Перепишите целиком и без каких-либо изменений приведенный ниже отрывок о прочитанных газетах.

# Приведенный отрывок
================================
«Читай, мол, но я этого не видел», – тем более, что помощник подвинул ко мне и свои газеты, которых они, собственно, не читали. Они действительно ничего не видели, ибо я полез к себе на верхнюю полку и преспокойно начал читать газеты, я их в руках не держал уже больше года.
Газеты были – «Правда», «Комсомольская правда» и какая-то еще местная «Правда». Я узнал, что в Испании Франко пришел к власти, – интересно, какова судьба мужественной Пассионарии («Лучше умереть стоя, чем жить на коленях»)? Гитлер присоединил Австрию к Германии, в Мюнхене произошла встреча между Гитлером, Муссолини, Даладье и Чемберленом, на которой решено оторвать от Чехословакии Судетскую область и передать ее Гитлеру. В Европе командует Германия, в Азии – Япония, а Сталин устроил кровавое побоище над собственным народом. Газеты полны разоблачениями «врагов народа»: оказывается, был новый процесс в Москве – расстреляны Бухарин, Рыков, даже Ягода. Расстреляно все бюро ЦК комсомола во главе с Косаревым. Чистке конца не видно. Газетные шапки прямо-таки каннибальские: «Беспощадно бить по ротозеям – пособникам вражеских разведок», «Вырвать с корнем охвостье контрреволюции», «К стенке врагов народа – лазутчиков фашизма», «Бешеным собакам империализма – собачья смерть», а когда читаешь соответствующие корреспонденции, то, конечно, выясняется, что все они до единого старые большевики, которые делали революцию, выиграли гражданскую войну, двадцать лет строили вместе со Сталиным «социализм в одной стране».
================================
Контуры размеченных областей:
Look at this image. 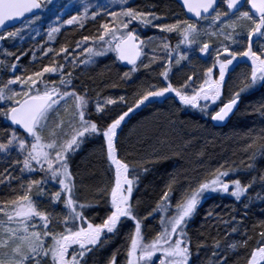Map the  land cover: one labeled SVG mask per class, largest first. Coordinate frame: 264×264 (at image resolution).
Instances as JSON below:
<instances>
[{
  "label": "snow or ice",
  "instance_id": "1",
  "mask_svg": "<svg viewBox=\"0 0 264 264\" xmlns=\"http://www.w3.org/2000/svg\"><path fill=\"white\" fill-rule=\"evenodd\" d=\"M180 3L194 20L178 18L172 23H154L162 17L147 8L131 7L129 0H119V11L98 5L89 12V6L84 4L83 12L78 11L68 19L67 25L84 28L89 18L95 21L102 14L111 20L100 23L96 34L73 41L75 47L71 51V45L59 50L42 49V66L31 72L24 69L21 74H16L21 57L27 53L17 55L3 51L0 69L7 78L0 80V117L8 122L11 131H5L0 137V154L7 158V165L0 171V185L11 188L14 180L21 182L18 189H13L20 194L0 202V264H90L97 252L122 235L126 221L132 222L133 230L125 237L127 247L123 264H191L193 255L198 256L201 249L209 246L214 264H229L227 250L247 249L253 240L256 246L247 253L245 264H264V222L259 225L257 237L245 231L244 239L226 246L222 245L218 229L223 225L230 228L229 234L239 232L242 220L237 221L234 215L222 219L209 211L206 224L213 219L217 221L215 225H209L217 229V236L201 233L203 238L198 239L195 246L187 230L202 202L210 195L228 194L240 202L257 182L256 177L246 184L239 178L227 180L233 170L221 165L195 185L189 183L173 203L172 195L179 183L173 176L155 208L148 213V216L154 213L160 216L159 230L150 240L145 239L143 232L148 216L141 217L133 203L140 172L118 155L117 139L118 129L130 113L146 102L174 94L180 105L198 109L212 121L223 122L234 113L242 94L257 84H264V42H261L264 41V0H180ZM49 5L54 7L55 0H0V42L21 37L24 23L31 27L41 18L39 13ZM203 21L207 22L206 26L202 25ZM15 22H20V27L8 30ZM138 26H152L165 34L174 33L179 42L173 48L168 36L145 40L139 35ZM60 30V27H50L48 40L52 41ZM213 44H216L214 55ZM181 45L189 50L200 45L199 53L212 56V63L199 76L193 72L184 83L174 86L169 73L173 53H179ZM110 52L118 61L132 66L130 72H124L123 78L131 79V73L137 72L141 65L144 69L158 65L163 68L159 75L168 82L163 87L149 85L138 91L133 106L108 117L110 122L100 124L87 118L91 111L89 98L86 92L76 89L74 73L79 64H93L96 57ZM80 56H86V59L81 60ZM11 57L14 60L8 62ZM44 58H48L47 63H43ZM238 58L250 62V72L240 80L238 90L225 100L226 76ZM187 59V53L178 54L175 64L180 65ZM35 61L36 53L33 52L32 62ZM118 101L126 103L124 96L118 100L108 97L103 102L97 99L95 112L104 119L108 106L117 105ZM61 108L66 113L71 109L68 121L62 118ZM257 110L264 117V104ZM66 127L71 129L70 133L65 131ZM90 137H100L105 142L106 160L112 173V182L99 190L95 204L80 202L69 166L71 153ZM249 140L246 151H251L250 159L254 160L257 154L264 156V129ZM13 153L16 154L14 159ZM161 159L158 154H153L148 163ZM246 167L253 169V164ZM17 168L19 177L15 175ZM143 171L147 172L148 168L143 167ZM34 173L42 175L39 179L31 178ZM25 174L29 176L26 182L23 181ZM258 179L264 183V175H259ZM61 205L62 210L58 212ZM100 207L104 214L97 222V218L90 217L86 210ZM119 254L117 249L100 264H121Z\"/></svg>",
  "mask_w": 264,
  "mask_h": 264
},
{
  "label": "trees",
  "instance_id": "2",
  "mask_svg": "<svg viewBox=\"0 0 264 264\" xmlns=\"http://www.w3.org/2000/svg\"><path fill=\"white\" fill-rule=\"evenodd\" d=\"M129 5L133 8L150 9L165 18H170L176 13L179 18H182L181 9L173 0H136ZM100 21L89 19L84 28L72 25L56 33L52 41L47 39L38 44H34L26 36L0 42V58L4 50L15 52L17 55L22 52L27 53L21 57L16 74H21L24 69L31 72L34 68L42 66L40 60L42 49L53 47L59 50L62 46L71 45V51L75 47L73 41L80 40L86 35L96 34ZM140 30L145 31L146 36L150 35L149 38L153 40L167 36V34L159 33V30L144 27H140ZM168 39L170 46L175 48L174 36L170 35ZM146 51L149 50L146 49ZM33 52L36 53L35 63L32 62ZM178 54L173 53V65L169 73L170 82L174 86L184 83L186 77L193 74L185 69L182 70V62L180 65L175 64ZM149 55H151L150 51ZM160 55L165 54L160 53ZM142 59L147 62L146 58ZM12 60L14 57L8 58V62ZM47 62L48 58H44L43 63ZM198 63V65H203L205 60L200 58ZM208 66H211V63L199 66V75ZM162 70L163 68L158 65H153L152 69H144L141 65L137 72L131 73V79H125L123 74L130 72V69H123L115 56L106 55L98 57V63L93 68L86 69L83 64H79L74 73L73 82L76 89L81 93L86 92L89 98L91 111L87 118L104 124L110 122L108 117L121 114L128 107L133 106L138 91L149 85L166 86L168 81H164L159 75ZM249 72L250 62L239 58L234 61L226 76L225 100L232 92L238 90L240 80ZM6 78L7 75L0 69V80ZM120 96L125 97L126 103L118 101L117 105L108 106L107 115L101 119V114L95 112L96 100L103 102L108 97L118 100ZM240 99L237 111L222 128L214 127L210 118L198 109L180 105L174 98V94H166L165 98L154 99L151 103L146 102L145 105L135 109L118 129V155L140 172V180L133 193V203L141 217L148 216V213L155 208L173 176L179 181L177 191L172 195L173 203L189 183L195 185L221 165L231 167L233 170L232 175L226 178L227 180L239 178L242 184H246L252 178H257V182L240 202L228 194H213L202 202L198 214L192 218L187 229L193 239V246L198 239L203 238L201 233L204 236H208L209 233L211 236H217V229L209 227V225H215L217 221L213 219L206 224V214L209 211H213L215 216L222 219H229L234 215L237 221L242 220V227L237 233L229 234L230 228L219 226V237L222 245L225 246L244 239L245 231L248 235L257 237L259 225L264 222V183L258 179L259 175H264V156L257 154L253 160L250 159L251 151H246V145L250 142L249 137L259 134L261 129H264V117L257 110L261 104H264V84H257L242 94ZM60 111L62 118L68 121L70 119L68 112H64L63 108ZM5 131H11V129L8 127V122L0 117V137H3ZM65 131L70 133L71 129L66 127ZM153 154H158L162 159L159 162L148 163L153 158ZM15 157L16 154L13 153L12 158ZM249 163L253 164V169L246 167ZM6 165L7 158L4 154H0V171ZM69 165L75 180V194L78 199L81 202L97 203L99 190L109 186L112 182V173L109 171L106 160V145L102 138L90 137L85 140L69 158ZM143 167H147L148 171L144 172ZM15 175L18 177L20 175L18 168ZM41 175L34 173L31 178L39 179ZM28 179V174H25L23 181L26 182ZM20 182L14 180L11 188L0 185V202L15 198V195L20 194L19 191L13 192V189L19 188ZM58 208L62 209L61 206ZM86 211L90 217H96L97 222H99V216L104 214L103 207ZM159 225L160 216L158 214L148 216L144 221L143 229L146 240H150L155 235L159 230ZM132 230V222L126 221L121 229L122 235L115 237L107 247L97 252L91 258L90 264H100L101 261H106L117 249L120 250L118 259L123 264L127 247L125 237ZM211 243L209 239L208 244L211 245ZM255 246V240H253L247 249L242 247L234 250L228 249L226 254L229 257V264H245L247 253ZM191 264H214L211 258V247L201 249L198 256L193 255Z\"/></svg>",
  "mask_w": 264,
  "mask_h": 264
},
{
  "label": "rangeland",
  "instance_id": "3",
  "mask_svg": "<svg viewBox=\"0 0 264 264\" xmlns=\"http://www.w3.org/2000/svg\"><path fill=\"white\" fill-rule=\"evenodd\" d=\"M135 1L136 0H129V4L133 3ZM84 4H87L89 6V12L94 10L98 5L107 6V8L109 10H115V11L120 10V8L118 7L119 6V0H55V6L53 7L52 5H49V8L42 10L39 13L41 18L38 21H36L31 27L28 26L27 22L24 23V31L22 32L21 36H26L27 38H30L34 44H38L41 41L47 40L48 39L47 32H48V29L50 27H60V29L63 30L67 27L72 26V25H67L65 22L68 19H70L72 16L77 15L78 11H79V13H82L83 12L82 5H84ZM101 12L103 13V8H101ZM177 14L178 13L173 14L172 16H170V18L169 17L168 18L162 17L161 21H154V23H163V22L172 23L176 19L179 18ZM97 19L101 20L100 23H103L106 21H110L111 17L102 14L101 16H98ZM179 19H182V18H179ZM201 23L204 26L207 25L206 21H203ZM140 27H144V26H138L137 27V31H138L139 35L141 36V38L147 40L150 35L146 36L145 31L142 32L140 30ZM144 28L158 31L157 28H154L152 26H148V27H144ZM158 32L161 33L160 31H158ZM163 34H165V33H163ZM170 35L174 36V40H175L174 44L177 45L179 42V37L174 33L173 34H167V36H170ZM175 38H177V40ZM204 39H207V38H204ZM215 39L216 38H213V40H215ZM220 39H222V37ZM218 43H219V41H216V44H218ZM216 44L212 45L213 55H214ZM199 46L200 45H194L193 50H189V49L185 48L183 45H181V47L179 49V54L187 53V55H188V59L182 61V65H181L182 70L185 69L187 72H192V73L195 72L196 75H199V69H200L199 66H203V65L206 66L207 64L209 65L210 63H212V56H202L198 51ZM77 55H79V50H77ZM107 55L115 56V54L111 53V52L108 53ZM200 58L205 60V63L203 65H198L199 64L198 61ZM83 59H86V56H84L81 60H83ZM97 63H98V57L95 58V63L88 64V65L83 64V65L86 69H90V68H93L94 66H96ZM70 113H71V109L69 108L68 117H70ZM74 153L75 152L71 153L70 157ZM51 187H52V185L50 186V188ZM53 190H56V189L53 188ZM80 202H81V200H80ZM83 202H86V201H83ZM41 207L43 208L44 205H41ZM61 207H62V205H61ZM61 210L62 209L57 208L58 212Z\"/></svg>",
  "mask_w": 264,
  "mask_h": 264
},
{
  "label": "water",
  "instance_id": "4",
  "mask_svg": "<svg viewBox=\"0 0 264 264\" xmlns=\"http://www.w3.org/2000/svg\"><path fill=\"white\" fill-rule=\"evenodd\" d=\"M180 7H181V9L183 10V12H184V15H185V17L187 18V19H191V20H194L195 18L194 17H192L191 16V14H187L186 13V9H184L183 7H182V5H181V3H180V0H174ZM20 25V22H15V24L14 25H10L9 26V28H8V30H11V29H13V28H15V27H18ZM119 63H120V65H121V67L123 68V69H131V65H127L126 63H123V62H120V61H118ZM240 102H241V99H240ZM240 102H239V104H238V106H237V108L234 110V113L233 114H230V116L225 120V121H223V122H215V121H212L211 119H210V122H211V124L214 126V127H218V128H222V127H224L228 122H229V120L232 118V116L235 114V112L237 111V109H238V107H239V105H240ZM218 110V109H217ZM20 132H22V130H19Z\"/></svg>",
  "mask_w": 264,
  "mask_h": 264
},
{
  "label": "flooded vegetation",
  "instance_id": "5",
  "mask_svg": "<svg viewBox=\"0 0 264 264\" xmlns=\"http://www.w3.org/2000/svg\"><path fill=\"white\" fill-rule=\"evenodd\" d=\"M174 1V0H173ZM175 2V1H174ZM176 3V2H175ZM177 4V3H176ZM178 5V4H177ZM179 6V5H178ZM180 7V6H179ZM180 9H181V7H180ZM181 13H182V18L183 19H187L186 17H185V15H184V12H183V10L181 9Z\"/></svg>",
  "mask_w": 264,
  "mask_h": 264
}]
</instances>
================================
# Ответ на задание
«Читай, мол, но я этого не видел», – тем более, что помощник подвинул ко мне и свои газеты, которых они, собственно, не читали. Они действительно ничего не видели, ибо я полез к себе на верхнюю полку и преспокойно начал читать газеты, я их в руках не держал уже больше года.
Газеты были – «Правда», «Комсомольская правда» и какая-то еще местная «Правда». Я узнал, что в Испании Франко пришел к власти, – интересно, какова судьба мужественной Пассионарии («Лучше умереть стоя, чем жить на коленях»)? Гитлер присоединил Австрию к Германии, в Мюнхене произошла встреча между Гитлером, Муссолини, Даладье и Чемберленом, на которой решено оторвать от Чехословакии Судетскую область и передать ее Гитлеру. В Европе командует Германия, в Азии – Япония, а Сталин устроил кровавое побоище над собственным народом. Газеты полны разоблачениями «врагов народа»: оказывается, был новый процесс в Москве – расстреляны Бухарин, Рыков, даже Ягода. Расстреляно все бюро ЦК комсомола во главе с Косаревым. Чистке конца не видно. Газетные шапки прямо-таки каннибальские: «Беспощадно бить по ротозеям – пособникам вражеских разведок», «Вырвать с корнем охвостье контрреволюции», «К стенке врагов народа – лазутчиков фашизма», «Бешеным собакам империализма – собачья смерть», а когда читаешь соответствующие корреспонденции, то, конечно, выясняется, что все они до единого старые большевики, которые делали революцию, выиграли гражданскую войну, двадцать лет строили вместе со Сталиным «социализм в одной стране».